However, the poem’s Nazi context implies that it is our responsibility to stand up against leaders and governments only when they take away the rights of and persecute certain populations. Indeed, the poem is often recited to compare the extremes of oppressive governments with that of the Nazis. This interpretation of the poem (which seems to be accurate in simply determining the intent of the author) overlooks the broader context of the ever-present possibility of any government becoming extreme in this sense.

The Nazi Holocaust was not a product of fascism or Hitler’s brand of national socialism, it was not a product of social Darwinism or social hierarchy, it was not a product of a lust for power or a savior complex, it was not a product of propaganda or lies, it was not a product of military conquest or the justification of violence, it was not a product of ignorance or apathy or any other cause that researchers, historians and philosophers might assign. Or, to be more accurate, it was a product of all those things combined in one entity that modern society is reluctant to recognize as such. The Nazi Holocaust was a product of government, and every government on Earth is capable of doing the same (indeed, many have tried both before and after WWII).

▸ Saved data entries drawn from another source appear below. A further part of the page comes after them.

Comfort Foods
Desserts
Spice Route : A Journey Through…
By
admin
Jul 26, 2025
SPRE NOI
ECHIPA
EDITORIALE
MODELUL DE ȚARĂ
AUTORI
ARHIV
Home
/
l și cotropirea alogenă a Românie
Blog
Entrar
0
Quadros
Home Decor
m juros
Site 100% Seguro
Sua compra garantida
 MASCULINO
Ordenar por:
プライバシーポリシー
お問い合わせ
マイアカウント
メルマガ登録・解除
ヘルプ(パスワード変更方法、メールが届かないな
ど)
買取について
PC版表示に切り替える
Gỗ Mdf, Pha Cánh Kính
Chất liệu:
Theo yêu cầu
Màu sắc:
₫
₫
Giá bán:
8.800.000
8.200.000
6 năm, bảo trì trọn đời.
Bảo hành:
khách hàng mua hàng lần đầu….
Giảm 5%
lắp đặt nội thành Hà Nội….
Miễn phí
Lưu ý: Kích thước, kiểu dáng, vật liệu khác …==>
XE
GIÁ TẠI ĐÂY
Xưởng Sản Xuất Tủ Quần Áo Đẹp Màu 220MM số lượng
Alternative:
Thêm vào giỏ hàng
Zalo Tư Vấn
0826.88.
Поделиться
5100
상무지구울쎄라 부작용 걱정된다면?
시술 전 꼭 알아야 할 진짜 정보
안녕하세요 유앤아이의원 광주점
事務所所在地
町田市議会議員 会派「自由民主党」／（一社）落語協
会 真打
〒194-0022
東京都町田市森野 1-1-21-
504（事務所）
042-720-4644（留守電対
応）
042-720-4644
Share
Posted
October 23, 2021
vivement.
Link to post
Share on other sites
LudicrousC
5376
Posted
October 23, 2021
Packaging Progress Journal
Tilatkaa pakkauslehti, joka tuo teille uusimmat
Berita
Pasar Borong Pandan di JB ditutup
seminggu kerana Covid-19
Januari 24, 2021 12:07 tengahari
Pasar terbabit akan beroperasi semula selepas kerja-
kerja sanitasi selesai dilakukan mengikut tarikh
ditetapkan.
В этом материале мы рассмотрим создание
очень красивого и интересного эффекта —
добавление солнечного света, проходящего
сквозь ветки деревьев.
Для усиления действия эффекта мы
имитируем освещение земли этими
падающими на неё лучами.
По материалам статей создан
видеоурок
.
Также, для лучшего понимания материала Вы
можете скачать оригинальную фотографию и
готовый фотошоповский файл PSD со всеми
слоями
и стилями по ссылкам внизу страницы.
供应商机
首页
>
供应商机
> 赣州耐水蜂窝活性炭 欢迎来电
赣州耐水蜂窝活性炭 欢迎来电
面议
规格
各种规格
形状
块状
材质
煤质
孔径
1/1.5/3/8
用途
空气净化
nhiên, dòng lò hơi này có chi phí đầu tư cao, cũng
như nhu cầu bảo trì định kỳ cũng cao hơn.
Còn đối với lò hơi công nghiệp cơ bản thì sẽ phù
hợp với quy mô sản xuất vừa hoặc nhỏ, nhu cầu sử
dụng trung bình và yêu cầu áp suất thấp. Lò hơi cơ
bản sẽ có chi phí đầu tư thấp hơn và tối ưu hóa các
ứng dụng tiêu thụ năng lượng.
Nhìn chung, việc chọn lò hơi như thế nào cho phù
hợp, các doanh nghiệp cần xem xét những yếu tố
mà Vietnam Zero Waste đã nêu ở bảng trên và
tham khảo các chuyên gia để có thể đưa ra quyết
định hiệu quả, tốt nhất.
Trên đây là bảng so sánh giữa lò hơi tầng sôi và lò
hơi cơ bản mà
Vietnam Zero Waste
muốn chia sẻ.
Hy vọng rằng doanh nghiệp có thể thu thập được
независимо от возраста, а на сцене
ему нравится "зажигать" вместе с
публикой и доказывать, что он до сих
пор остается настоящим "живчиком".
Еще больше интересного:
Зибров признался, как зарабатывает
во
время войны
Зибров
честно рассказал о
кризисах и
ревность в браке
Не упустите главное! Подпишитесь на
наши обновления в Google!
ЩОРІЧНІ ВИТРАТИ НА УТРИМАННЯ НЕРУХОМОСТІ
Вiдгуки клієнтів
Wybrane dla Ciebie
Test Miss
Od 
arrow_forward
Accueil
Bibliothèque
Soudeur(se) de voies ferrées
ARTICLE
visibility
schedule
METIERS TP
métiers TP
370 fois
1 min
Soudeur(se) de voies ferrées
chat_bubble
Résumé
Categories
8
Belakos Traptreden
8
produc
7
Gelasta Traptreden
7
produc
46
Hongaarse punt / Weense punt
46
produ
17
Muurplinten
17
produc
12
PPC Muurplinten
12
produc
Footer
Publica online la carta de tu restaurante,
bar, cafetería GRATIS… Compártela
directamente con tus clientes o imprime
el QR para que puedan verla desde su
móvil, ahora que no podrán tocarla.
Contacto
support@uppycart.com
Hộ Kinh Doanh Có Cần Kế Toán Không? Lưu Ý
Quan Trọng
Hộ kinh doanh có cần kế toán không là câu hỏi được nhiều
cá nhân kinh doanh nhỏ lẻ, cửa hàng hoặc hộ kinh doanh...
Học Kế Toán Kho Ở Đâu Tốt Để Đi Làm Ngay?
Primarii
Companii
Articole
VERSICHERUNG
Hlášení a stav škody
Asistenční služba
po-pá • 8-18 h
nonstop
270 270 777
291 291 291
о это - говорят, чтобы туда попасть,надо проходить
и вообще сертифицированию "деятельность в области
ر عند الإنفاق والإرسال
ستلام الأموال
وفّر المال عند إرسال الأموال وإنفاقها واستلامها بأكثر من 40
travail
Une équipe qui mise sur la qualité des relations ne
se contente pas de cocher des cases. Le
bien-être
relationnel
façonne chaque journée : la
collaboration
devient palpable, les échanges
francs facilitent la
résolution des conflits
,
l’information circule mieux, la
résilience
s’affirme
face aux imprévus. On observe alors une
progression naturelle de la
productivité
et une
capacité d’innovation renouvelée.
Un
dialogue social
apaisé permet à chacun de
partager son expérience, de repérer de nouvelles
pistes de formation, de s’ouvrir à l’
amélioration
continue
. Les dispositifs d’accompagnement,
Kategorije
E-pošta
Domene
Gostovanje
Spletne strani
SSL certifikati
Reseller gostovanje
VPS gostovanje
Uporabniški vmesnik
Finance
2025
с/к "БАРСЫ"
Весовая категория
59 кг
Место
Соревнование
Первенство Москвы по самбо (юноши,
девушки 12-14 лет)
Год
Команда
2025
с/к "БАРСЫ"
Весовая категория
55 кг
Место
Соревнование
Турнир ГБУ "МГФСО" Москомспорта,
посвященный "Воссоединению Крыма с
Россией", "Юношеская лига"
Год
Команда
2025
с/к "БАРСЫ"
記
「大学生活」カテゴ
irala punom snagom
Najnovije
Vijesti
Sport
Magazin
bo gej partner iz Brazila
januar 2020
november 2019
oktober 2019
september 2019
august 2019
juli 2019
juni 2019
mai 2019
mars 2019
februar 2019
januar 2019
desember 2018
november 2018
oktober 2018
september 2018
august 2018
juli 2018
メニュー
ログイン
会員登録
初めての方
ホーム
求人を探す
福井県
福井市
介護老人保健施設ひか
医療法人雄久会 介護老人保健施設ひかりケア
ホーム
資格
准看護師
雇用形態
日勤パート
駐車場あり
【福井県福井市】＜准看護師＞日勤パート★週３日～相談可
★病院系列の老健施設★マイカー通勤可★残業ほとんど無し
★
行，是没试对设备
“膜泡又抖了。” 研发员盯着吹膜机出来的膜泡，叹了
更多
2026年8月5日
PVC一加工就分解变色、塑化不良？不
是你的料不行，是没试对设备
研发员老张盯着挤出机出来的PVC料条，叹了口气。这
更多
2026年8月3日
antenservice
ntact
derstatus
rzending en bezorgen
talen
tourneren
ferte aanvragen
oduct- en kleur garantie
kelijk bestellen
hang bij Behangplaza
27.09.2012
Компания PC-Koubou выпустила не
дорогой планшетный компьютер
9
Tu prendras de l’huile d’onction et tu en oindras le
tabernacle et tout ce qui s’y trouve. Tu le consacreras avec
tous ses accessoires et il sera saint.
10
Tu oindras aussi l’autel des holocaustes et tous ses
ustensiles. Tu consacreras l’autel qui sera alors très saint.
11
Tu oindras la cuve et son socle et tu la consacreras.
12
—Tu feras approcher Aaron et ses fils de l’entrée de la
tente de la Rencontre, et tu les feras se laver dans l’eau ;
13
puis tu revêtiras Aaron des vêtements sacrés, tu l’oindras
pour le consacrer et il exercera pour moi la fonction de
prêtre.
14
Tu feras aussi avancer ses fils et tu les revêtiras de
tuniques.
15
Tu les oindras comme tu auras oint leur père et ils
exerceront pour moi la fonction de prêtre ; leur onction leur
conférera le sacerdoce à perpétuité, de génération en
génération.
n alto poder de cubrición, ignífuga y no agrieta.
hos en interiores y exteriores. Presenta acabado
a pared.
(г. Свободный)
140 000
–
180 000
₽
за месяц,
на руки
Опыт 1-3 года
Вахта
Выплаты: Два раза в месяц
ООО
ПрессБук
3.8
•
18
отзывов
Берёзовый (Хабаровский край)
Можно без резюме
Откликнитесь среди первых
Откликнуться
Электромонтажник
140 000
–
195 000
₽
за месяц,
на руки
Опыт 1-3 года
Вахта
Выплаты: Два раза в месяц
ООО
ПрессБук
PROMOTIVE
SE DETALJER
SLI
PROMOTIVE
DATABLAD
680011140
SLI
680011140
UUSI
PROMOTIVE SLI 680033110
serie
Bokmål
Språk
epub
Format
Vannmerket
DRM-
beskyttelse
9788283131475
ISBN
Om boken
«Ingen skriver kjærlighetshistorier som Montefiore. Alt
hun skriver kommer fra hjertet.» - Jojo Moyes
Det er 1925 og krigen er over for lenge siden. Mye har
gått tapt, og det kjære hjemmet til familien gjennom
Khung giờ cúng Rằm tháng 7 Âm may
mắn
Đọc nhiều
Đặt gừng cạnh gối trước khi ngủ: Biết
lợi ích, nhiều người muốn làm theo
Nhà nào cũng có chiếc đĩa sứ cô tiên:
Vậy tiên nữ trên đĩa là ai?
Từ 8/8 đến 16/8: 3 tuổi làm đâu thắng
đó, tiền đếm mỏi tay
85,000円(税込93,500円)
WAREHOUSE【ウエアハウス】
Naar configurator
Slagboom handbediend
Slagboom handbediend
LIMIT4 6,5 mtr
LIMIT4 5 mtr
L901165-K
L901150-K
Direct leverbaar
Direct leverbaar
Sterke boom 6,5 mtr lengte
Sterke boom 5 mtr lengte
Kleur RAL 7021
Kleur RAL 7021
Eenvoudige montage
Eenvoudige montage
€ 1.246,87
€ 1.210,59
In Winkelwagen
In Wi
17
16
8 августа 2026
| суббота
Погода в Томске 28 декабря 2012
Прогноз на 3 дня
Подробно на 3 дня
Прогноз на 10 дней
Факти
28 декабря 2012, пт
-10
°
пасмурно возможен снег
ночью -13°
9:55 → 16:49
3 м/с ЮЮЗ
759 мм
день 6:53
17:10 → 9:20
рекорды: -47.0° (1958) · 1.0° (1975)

Government is the sole entity publically endowed with the socially, culturally and legally acknowledged power to grant rights, and with the power to grant rights also comes the power to take them away. The abolition of government seeks not to win back the rights of the people, but to cease their infringement. Acknowledging the authority of government to grant rights or even to protect them is an invitation to have one’s rights taken away. Therefore, (and ironically by popularly misled definitions of anarchism) the aim of anarchism is to protect our rights by eliminating government, all political, economic and social hierarchies, and any system of power that is dictated from above.

Ultimately, anarchism assumes that our rights are fundamental, that the power to grant rights does not exist unless we grant that right to government, and that granting that right to government in effect grants government the right to take our rights away thereby taking away our own rights. Although government now has the power to grant and take away rights, it is we in fact who have taken away our own rights by allowing government that power.